The stage features overhanging catwalks at the fifth floor level and supports for scenery, curtains and light fixtures. The stage basement houses mechanical equipment and an organ platform.
In 1955, a $45,000.00 Aeolian Skinner electrically powered pipe organ was installed in the auditorium. The organ’s designer, G. Donald Harrison, died the following year and its tonal qualities cannot be duplicated today. Organists of worldwide fame have played and praised the instrument.
Conservatory of Music
The music conservatory attached to the back of Byrnes Auditorium was designed as an extension of the auditorium by James B. Urquhart of Columbia and A. D. Gilchrist of Rock Hill, the auditorium’s architects. It was funded with part of the $400,000.00 in Public Works Administration grants and matching state appropriations used for the auditorium, and completed in 1939 by the Hardaway Construction Company of Columbus, Georgia.

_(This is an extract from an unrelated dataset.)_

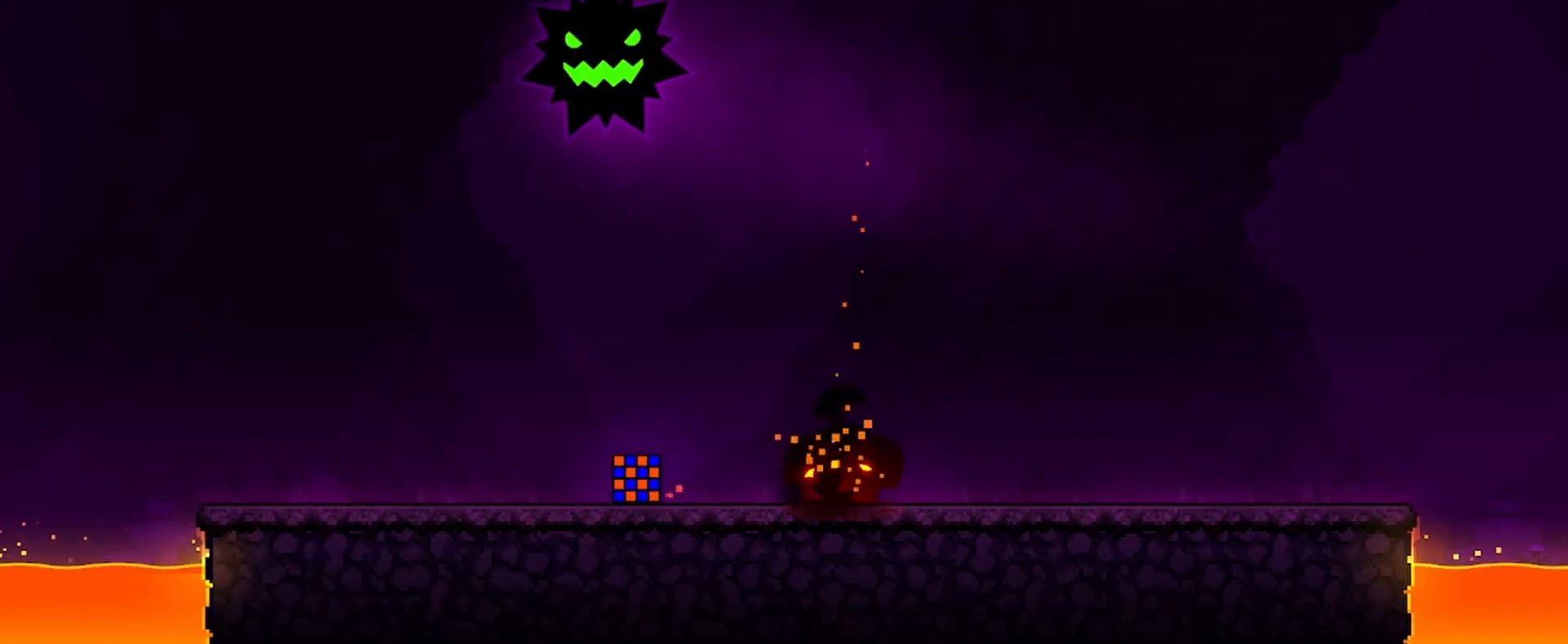
{"keys": [], "mouse": [], "events": [[33, "a", "up"], [167, "a", "down"], [333, "a", "up"]]}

The music department had been housed in the back wing of McLaurin Hall, which had practice rooms and a rehearsal hall. The 1939 conservatory has additional space for music instruction and practice, and provides rehearsal areas for professional performers using the auditorium. After the new conservatory was built, the old quarters in McLaurin were converted into dormitory rooms.

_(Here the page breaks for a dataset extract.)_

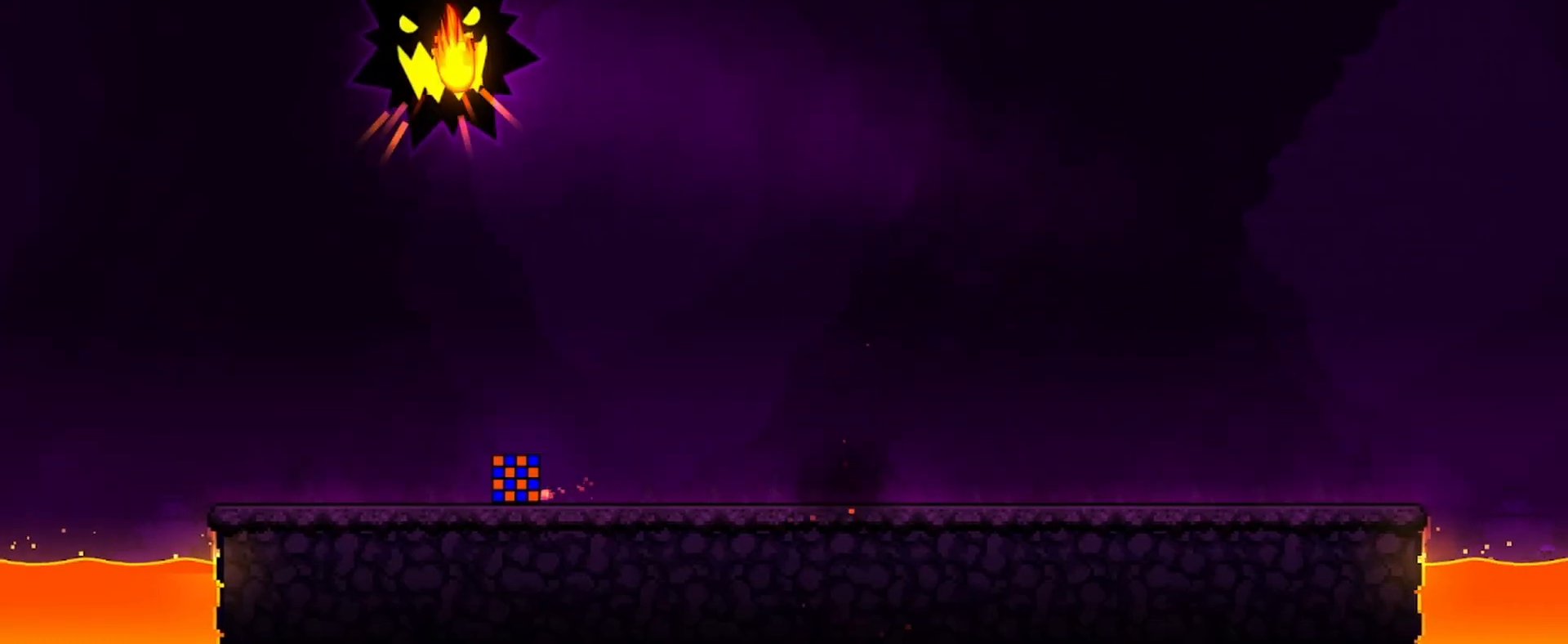
{"keys": [], "mouse": [], "events": [[133, "d", "down"], [500, "d", "up"]]}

The conservatory has an “E” shaped plan with stepped floor levels descending from a four story center section to a one story practice hall. The exterior masonry walls are detailed with plain stone friezes and a variety of window types, which cover a large percentage of the surface area. Windows on the three story wings sides, wing ends, and center section are 6/6, 8/8, and 10/10 sash respectively. The practice hall has complex chapel windows with masonry arches, semicircular fanlights, and sidelights.
Conservatory wings contain banks of small practice rooms on each floor with large studios at the ends. The center section has offices, practice rooms, and restrooms on the first two floors. A large rehearsal room, music library (currently housed in McLaurin Hall), and classrooms are on the third floor, with two classrooms on the ends of the fourth floor. Floors are connected by stairways on wing ends and in the back of the center section.
The large (85’ x 37’) recital hall has a stage and seating for 224. In the 1970s a ten-stop Gabriel Kney organ, with different tonal qualities from the Byrnes Auditorium organ, was installed.
There is nothing of particular architectural distinction about the conservatory, but it must be considered part of Byrnes Auditorium, with a total significance to the college and state. Stylistically it has little connection with the auditorium except for the common use of Flemish bond brick and plain stone friezes. Historically, it has state-wide significance through its New Deal origins and construction. The solid, spacious structure should continue to serve the campus for as long as the auditorium remains standing.